May the Force be with you.
Good and evil; there never is one without the other.
When I heard this game was going out of print, I decided to buy a copy along with both of the mini-expansions (Warhammer Quest: The Adventure Card Game – Witch Hunter Expansion Pack and Warhammer Quest: The Adventure Card Game – Trollslayer Expansion Pack). This is a fun co-op game for 1-4 players with lots of good decisions to make. It also offers a reasonable amount of replayability.
It comes with four heroes, each of which can be upgraded in a variety of different ways during the campaign: (1) you start with four basic action cards, and each of these can be upgraded to an advanced action card, (2) you can earn legendary cards that are unique to your character -- there are three possible legendary upgrades per character, and (3) you can earn gear cards along the way -- there are 33 gear cards.
It comes with two adventures: (1) a five-mission campaign-style adventure, and (2) a stand-alone "delve quest." I was vary sorry to see the game went out of print before additional adventures were released.
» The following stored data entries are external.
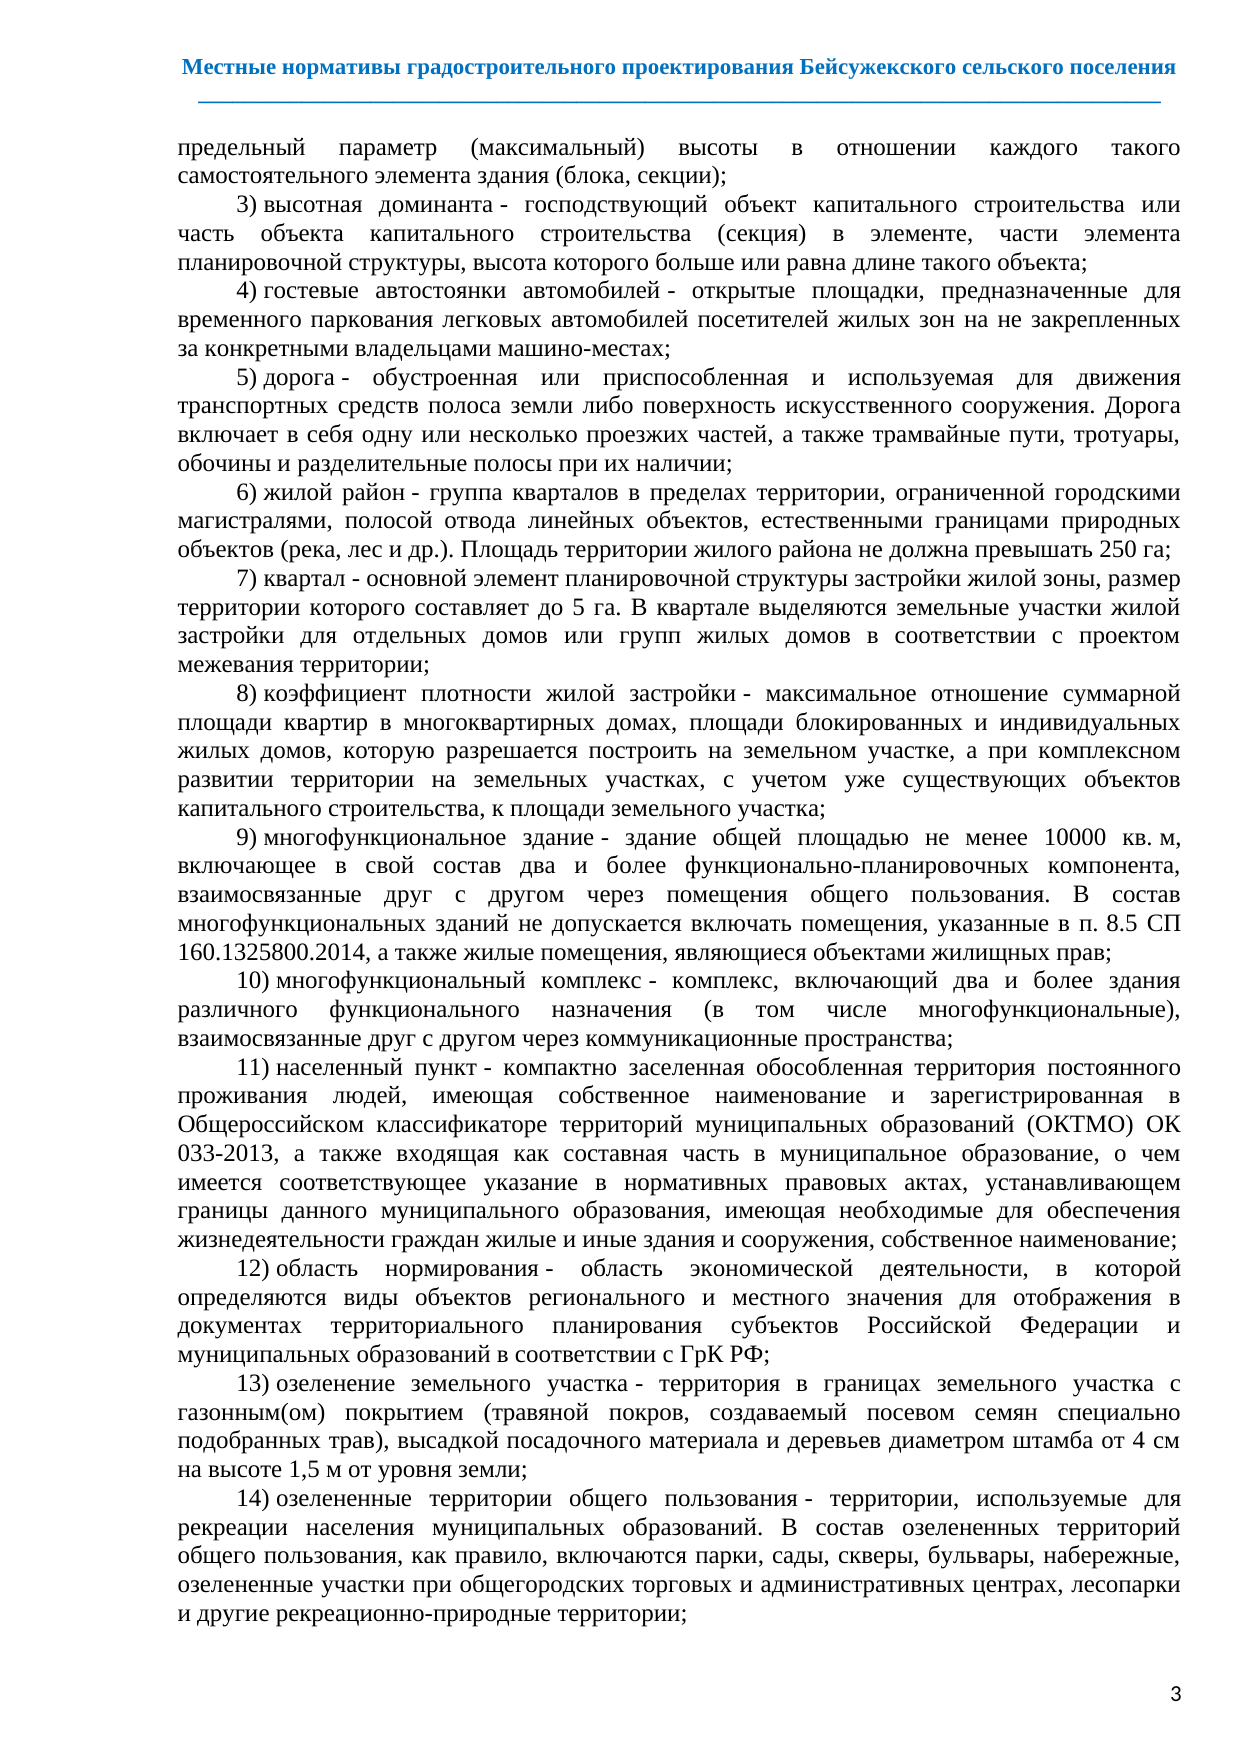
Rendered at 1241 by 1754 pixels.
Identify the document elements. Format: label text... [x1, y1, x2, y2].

text 8) коэффициент плотности жилой застройки - максимальное отношение суммарной площади квартир в многоквартирных домах, площади блокированных и индивидуальных жилых домов, которую разрешается построить на земельном участке, а при комплексном развитии территории на земельных участках, с учетом уже существующих объектов капитального строительства, к площади земельного участка; [177, 678, 1181, 822]
text 5) дорога - обустроенная или приспособленная и используемая для движения транспортных средств полоса земли либо поверхность искусственного сооружения. Дорога включает в себя одну или несколько проезжих частей, а также трамвайные пути, тротуары, обочины и разделительные полосы при их наличии; [177, 362, 1181, 477]
text 7) квартал - основной элемент планировочной структуры застройки жилой зоны, размер территории которого составляет до 5 га. В квартале выделяются земельные участки жилой застройки для отдельных домов или групп жилых домов в соответствии с проектом межевания территории; [177, 563, 1181, 678]
text 4) гостевые автостоянки автомобилей - открытые площадки, предназначенные для временного паркования легковых автомобилей посетителей жилых зон на не закрепленных за конкретными владельцами машино-местах; [177, 276, 1181, 362]
text 6) жилой район - группа кварталов в пределах территории, ограниченной городскими магистралями, полосой отвода линейных объектов, естественными границами природных объектов (река, лес и др.). Площадь территории жилого района не должна превышать 250 га; [177, 477, 1181, 563]
text 3) высотная доминанта - господствующий объект капитального строительства или часть объекта капитального строительства (секция) в элементе, части элемента планировочной структуры, высота которого больше или равна длине такого объекта; [177, 189, 1181, 276]
text 10) многофункциональный комплекс - комплекс, включающий два и более здания различного функционального назначения (в том числе многофункциональные), взаимосвязанные друг с другом через коммуникационные пространства; [177, 966, 1181, 1052]
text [177, 132, 1181, 189]
text 9) многофункциональное здание - здание общей площадью не менее 10000 кв. м, включающее в свой состав два и более функционально-планировочных компонента, взаимосвязанные друг с другом через помещения общего пользования. В состав многофункциональных зданий не допускается включать помещения, указанные в п. 8.5 СП 160.1325800.2014, а также жилые помещения, являющиеся объектами жилищных прав; [177, 822, 1181, 966]
text 13) озеленение земельного участка - территория в границах земельного участка с газонным(ом) покрытием (травяной покров, создаваемый посевом семян специально подобранных трав), высадкой посадочного материала и деревьев диаметром штамба от 4 см на высоте 1,5 м от уровня земли; [177, 1368, 1181, 1483]
text 11) населенный пункт - компактно заселенная обособленная территория постоянного проживания людей, имеющая собственное наименование и зарегистрированная в Общероссийском классификаторе территорий муниципальных образований (ОКТМО) ОК 033-2013, а также входящая как составная часть в муниципальное образование, о чем имеется соответствующее указание в нормативных правовых актах, устанавливающем границы данного муниципального образования, имеющая необходимые для обеспечения жизнедеятельности граждан жилые и иные здания и сооружения, собственное наименование; [177, 1052, 1181, 1253]
text 12) область нормирования - область экономической деятельности, в которой определяются виды объектов регионального и местного значения для отображения в документах территориального планирования субъектов Российской Федерации и муниципальных образований в соответствии с ГрК РФ; [177, 1253, 1181, 1368]
text 14) озелененные территории общего пользования - территории, используемые для рекреации населения муниципальных образований. В состав озелененных территорий общего пользования, как правило, включаются парки, сады, скверы, бульвары, набережные, озелененные участки при общегородских торговых и административных центрах, лесопарки и другие рекреационно-природные территории; [177, 1483, 1181, 1627]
But, I'm happy to say I have found a couple of unofficial fan-created adventures here on Board Game Geek.
Custom Quest -- Labyrinth Of The Minotaur
Custom Quest -- The Plagues
As noted above, two additional heroes were releases using a print-on-demand format, but those are also out of print and are very expensive at this point (and, unless you absolutely love the game, they are probably not worth the price right now).
It comes with 50 enemy cards, including 3 each of 15 different monsters (2 regular and 1 elite) and 5 unique nemesis enemies. It also includes 26 location cards including and 4 nemeses lairs. While it is always be nice to have more, this seems like enough to get several solid plays out of the game once you factor in the different types of adventures and the four different heroes.
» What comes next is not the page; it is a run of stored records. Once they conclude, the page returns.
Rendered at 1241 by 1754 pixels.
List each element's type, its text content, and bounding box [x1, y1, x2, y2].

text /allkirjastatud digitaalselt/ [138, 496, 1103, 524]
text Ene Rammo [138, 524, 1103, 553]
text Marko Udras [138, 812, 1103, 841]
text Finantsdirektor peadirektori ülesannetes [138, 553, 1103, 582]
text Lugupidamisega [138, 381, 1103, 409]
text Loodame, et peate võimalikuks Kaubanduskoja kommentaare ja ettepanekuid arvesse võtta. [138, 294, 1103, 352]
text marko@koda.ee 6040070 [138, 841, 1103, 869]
I also found that the co-op (i.e., automated monster) mechanic / algorithm works well, and there were lots of good decisions to make re: what actions to take. For example, you get four action cards per character (rest, attack, explore, and aid). As mentioned earlier, these actions can be upgraded during the campaign. And, while all characters have access to the same actions, each hero's version of the action are VERY different. And, once you use an action you cannot use it again until you use the action card that has the "prepare icon" on it (and the action card with the prepare icon on it is different for each hero). So, you are constantly trying to balance the best available action at a given time with the need to prepare any previously used actions.
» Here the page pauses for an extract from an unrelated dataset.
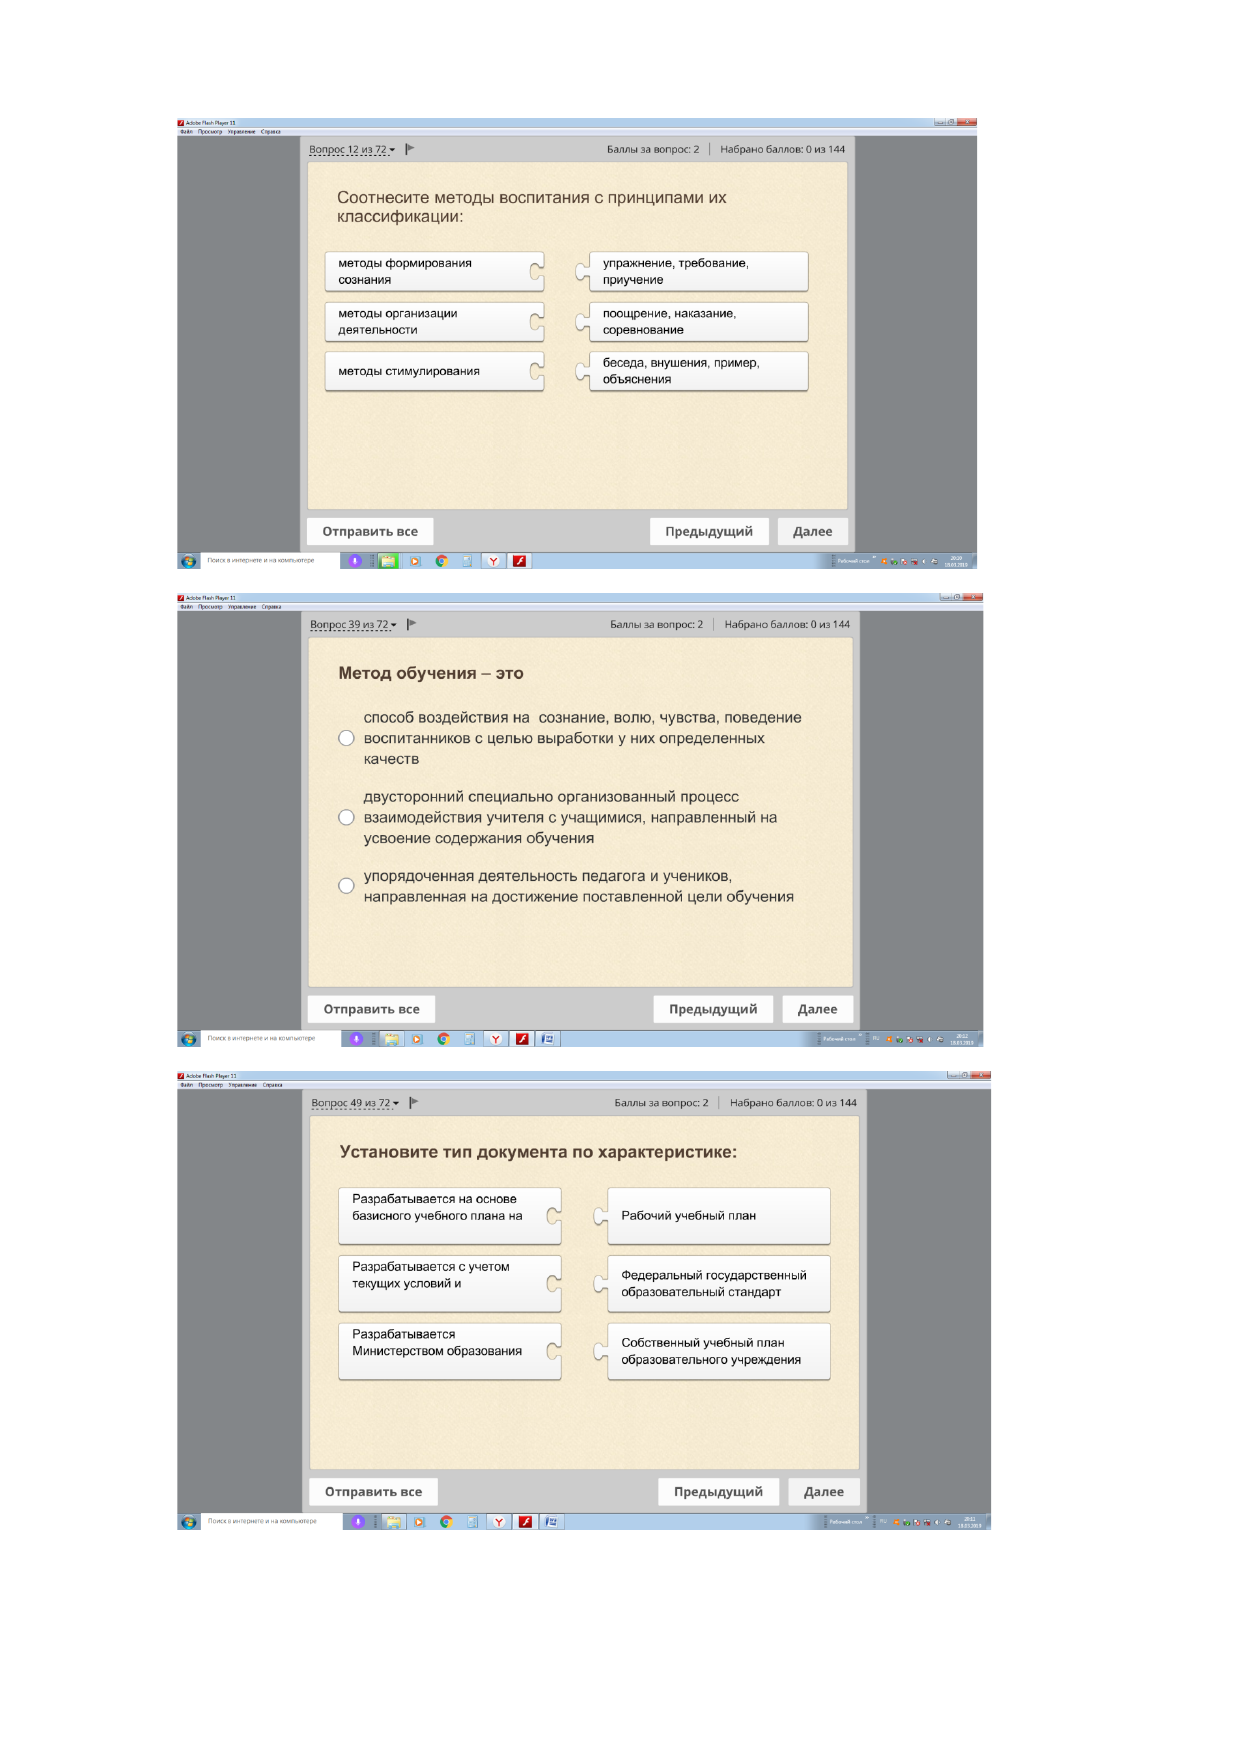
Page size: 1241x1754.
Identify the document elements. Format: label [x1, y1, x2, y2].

picture [177, 593, 984, 1047]
picture [177, 1071, 992, 1530]
picture [177, 118, 978, 569]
All things considered, I'm glad I was able to get a copy of this before it went out of print (even the base game without any expansions is worth it). The box is small so it doesn't take up much room on my game shelf. There are a number of good decisions to make, and there is good amount of replayability.
NOTE: Special thanks to those who posted the images used in this review. Click on images for original photo credit.
I really like this one too. It's far more playable than others of its ilk, like Mistfall.
I would have liked to have seen expansions but the game stands on its own as is and is a worthwhile acquisition all by itself.
i saw it on offer second hand locally but was wondering how it compares to Pathfinder the card game?